Considering the high incidence of osteoarthritis (OA), especially of the knee and hip, this study explores the possible genetic associations between OA and cancer types, including cancers of the bladder, kidney, breast, and prostate. The objective of our study is to decipher the complex genetic connections among these common disorders, emphasizing potential correlations and underlying biological processes. However, the genetic connections between these diseases remain largely unexplored. It fills a vacuum in the literature by using a new clustering approach based on Harris Hawks Optimization (HHO-C), which is a first for applying machine learning methods to this particular set of genetic data. To address this gap, we introduce HHO-C, a novel machine learning-based clustering approach, for the first time in this specific genetic dataset. The work accomplishes three noteworthy firsts: firstly, it is the first to apply machine learning to the study of the genetic interactions between OA and these cancers. Second, it creates a flexible genetic dataset that will be very helpful for further studies in this field. Finally, it presents the novel HHO-C approach, showcasing how well it manages intricate genetic data and providing fresh perspectives on genetic data analysis. It is anticipated that the results of this investigation will clarify the genetic relationships between OA and these malignancies, which could result in novel understandings of medical genetics and the creation of fresh approaches to diagnosis and treatment.
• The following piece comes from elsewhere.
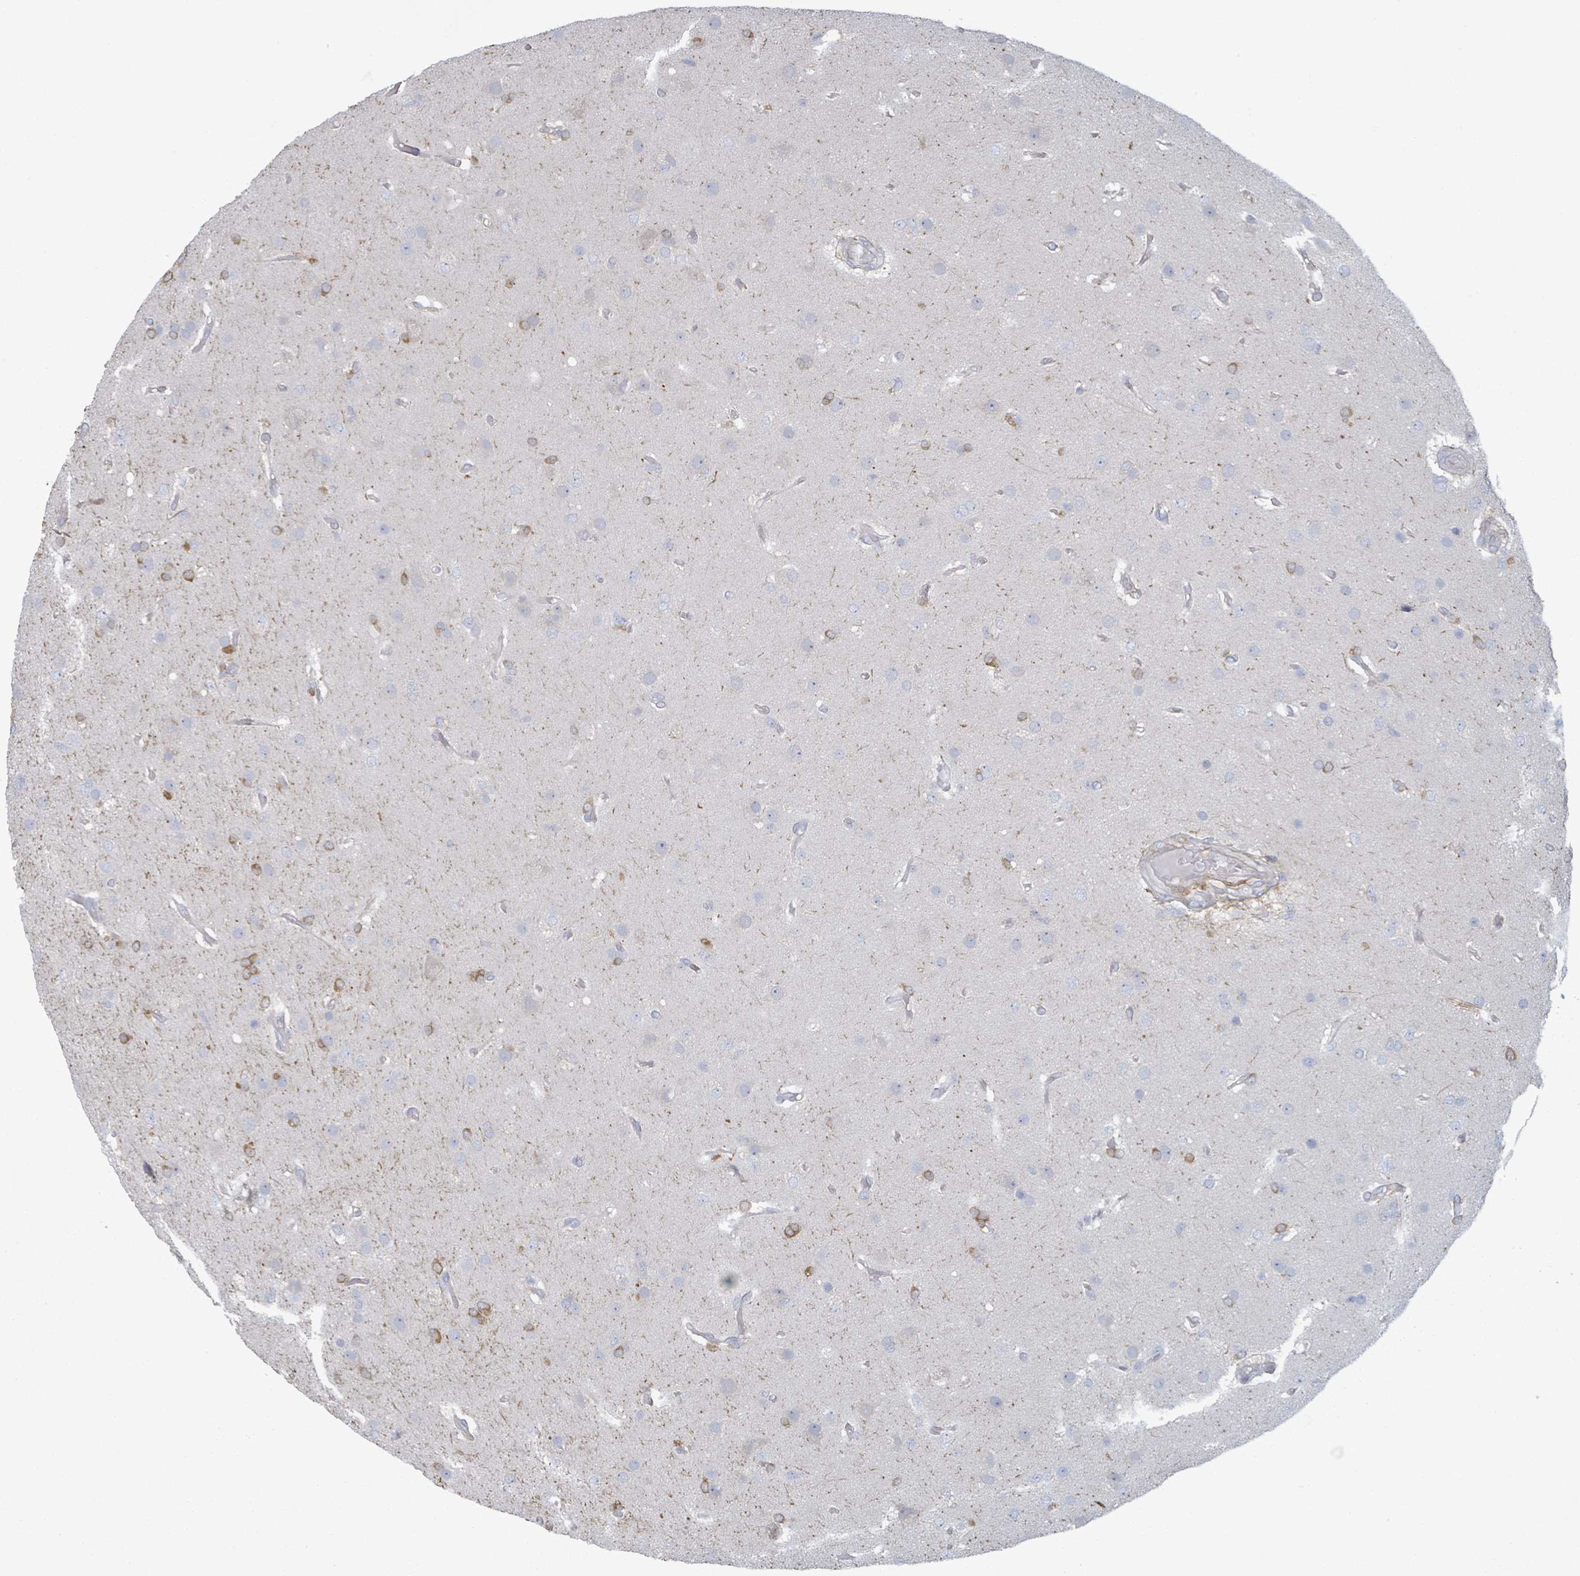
{"staining": {"intensity": "moderate", "quantity": "<25%", "location": "cytoplasmic/membranous"}, "tissue": "glioma", "cell_type": "Tumor cells", "image_type": "cancer", "snomed": [{"axis": "morphology", "description": "Glioma, malignant, High grade"}, {"axis": "topography", "description": "Brain"}], "caption": "IHC of human malignant high-grade glioma shows low levels of moderate cytoplasmic/membranous staining in about <25% of tumor cells.", "gene": "COL13A1", "patient": {"sex": "female", "age": 74}}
一种新的基于Harris Hawks优化的聚类方法用于阐明骨关节炎和多种癌症类型的遗传关联
考虑到骨关节炎(OA)的高发病率,尤其是膝关节和髋关节,本研究探讨了OA与癌症类型(包括膀胱癌、肾癌、乳腺癌和前列腺癌)之间可能的遗传关联。我们研究的目的是破译这些常见疾病之间复杂的遗传联系,强调潜在的相关性和潜在的生物学过程。然而,这些疾病之间的遗传联系在很大程度上仍未被探索。它通过使用基于Harris Hawks Optimization (HHO-C)的新聚类方法填补了文献中的空白,这是首次将机器学习方法应用于这组特定的遗传数据。为了解决这一差距,我们首次在这个特定的遗传数据集中引入了HHO-C,一种新的基于机器学习的聚类方法。这项工作完成了三个值得注意的第一:首先,它是第一个将机器学习应用于OA和这些癌症之间的遗传相互作用的研究。其次,它创建了一个灵活的遗传数据集,这将对该领域的进一步研究非常有帮助。最后,它提出了新的HHO-C方法,展示了它如何很好地管理复杂的遗传数据,并为遗传数据分析提供了新的视角。预计本研究结果将阐明骨关节炎与这些恶性肿瘤之间的遗传关系,这可能会导致对医学遗传学的新理解,并创造新的诊断和治疗方法。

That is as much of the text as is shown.